*TASK BRIEF*
The reply should repeat all of the data word for word, with no pictures.

*DATA SECTION*
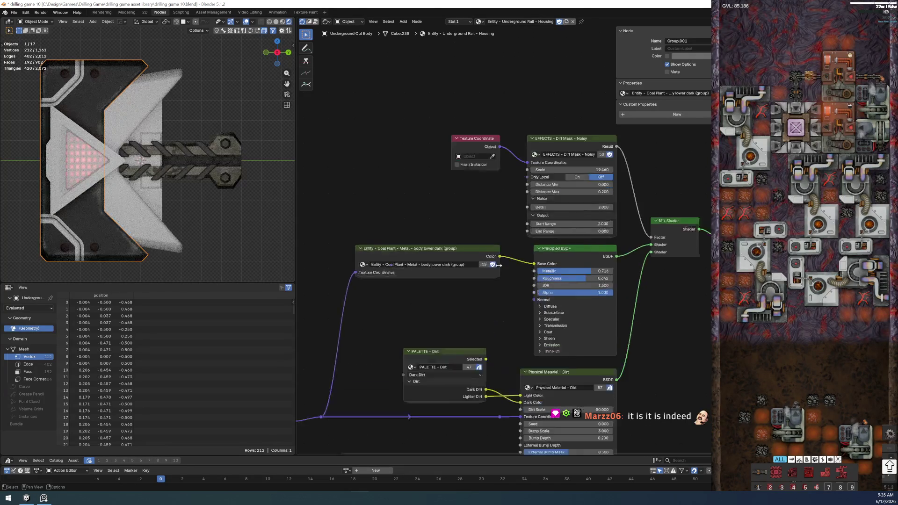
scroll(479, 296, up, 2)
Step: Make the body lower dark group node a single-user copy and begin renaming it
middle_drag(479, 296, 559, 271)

*FINISHED TASK*
scroll(479, 296, up, 2)
Step: Make the body lower dark group node a single-user copy and begin renaming it
middle_drag(479, 296, 559, 271)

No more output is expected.